LONDON (Reuters) - Fund managers in continental Europe pulled capital out of cash in June and boosted stock holdings to their highest since August as investors embraced risk after a stellar equity rally, a Reuters survey showed.

The monthly survey of 14 investment houses in the region, released on Tuesday, showed equity holdings rose to 47.1 percent of their portfolios this month from 45.9 percent in May.

Bond holdings -- which include government bonds as well as corporate bonds -- rose to 39.3 percent in June from 38.8 percent last month.

Cash holdings fell for the fourth consecutive month to 6.4 percent, the lowest level this year, from 7.1 percent last month. In February, cash holdings hit 8.9 percent, the highest level since at least April 2004.

Six out of 14 managers had no cash in their portfolios.

Alternative investments, including commodities and hedge funds, fell to 4.7 percent from 5.4 percent.

The poll was taken between June 18-25, when the benchmark MSCI world equity index traded sideways after hitting a 7-1/2 month high earlier this month.

"Over the next month we expect the market to consolidate but we believe in the recovery and our main choices are tracking that strategy over the next 3 months," said Franck Nicolas, head of global allocation at Natixis Asset Management in Paris.

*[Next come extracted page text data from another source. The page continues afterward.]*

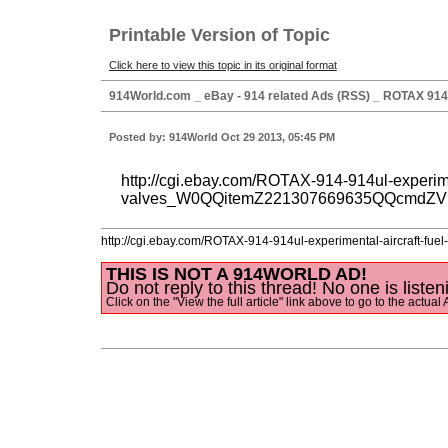
Printable Version of Topic
Click here to view this topic in its original format
914World.com _ eBay - 914 related Ads (RSS) _ ROTAX 914 9
Posted by: 914World Oct 29 2013, 05:45 PM
http://cgi.ebay.com/ROTAX-914-914ul-experimen
valves_W0QQitemZ221307669635QQcmdZV
http://cgi.ebay.com/ROTAX-914-914ul-experimental-aircra
THIS IS NOT A 914WORLD AD!
Do not reply to this thread! No one is listen
Click on the "View the full article" link above to go to the actual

"So the main risk is to face a disappointment on the recovery that could invalidate our strategy in which many choices are correlated to the global recovery."

Equity allocation to North America rose to 36.8 percent in June from 35.3 percent while Europe outside the euro zone, Japan and Latin America also saw an increase. Allocation to euro zone stocks fell to 29.4 percent this month from 31.5 percent in May.

North America and the euro zone experienced a decline in bond allocation while the rest of Europe, Asia and Latin America saw inflows.

Within fixed income, fund managers liked corporate bonds the most, followed by bonds in emerging Asia and Latin America, maintaining the trend seen over the past few months.

U.S. Treasuries, whose 10-year yields hit an eight-month peak above 4 percent this month, were the least favoured.

The respondents were overweight on energy and telecom stocks, while they were underweight on industrials and financials.

Regionally, their equity portfolios were underweight on Japan while they were most overweight in emerging Asia.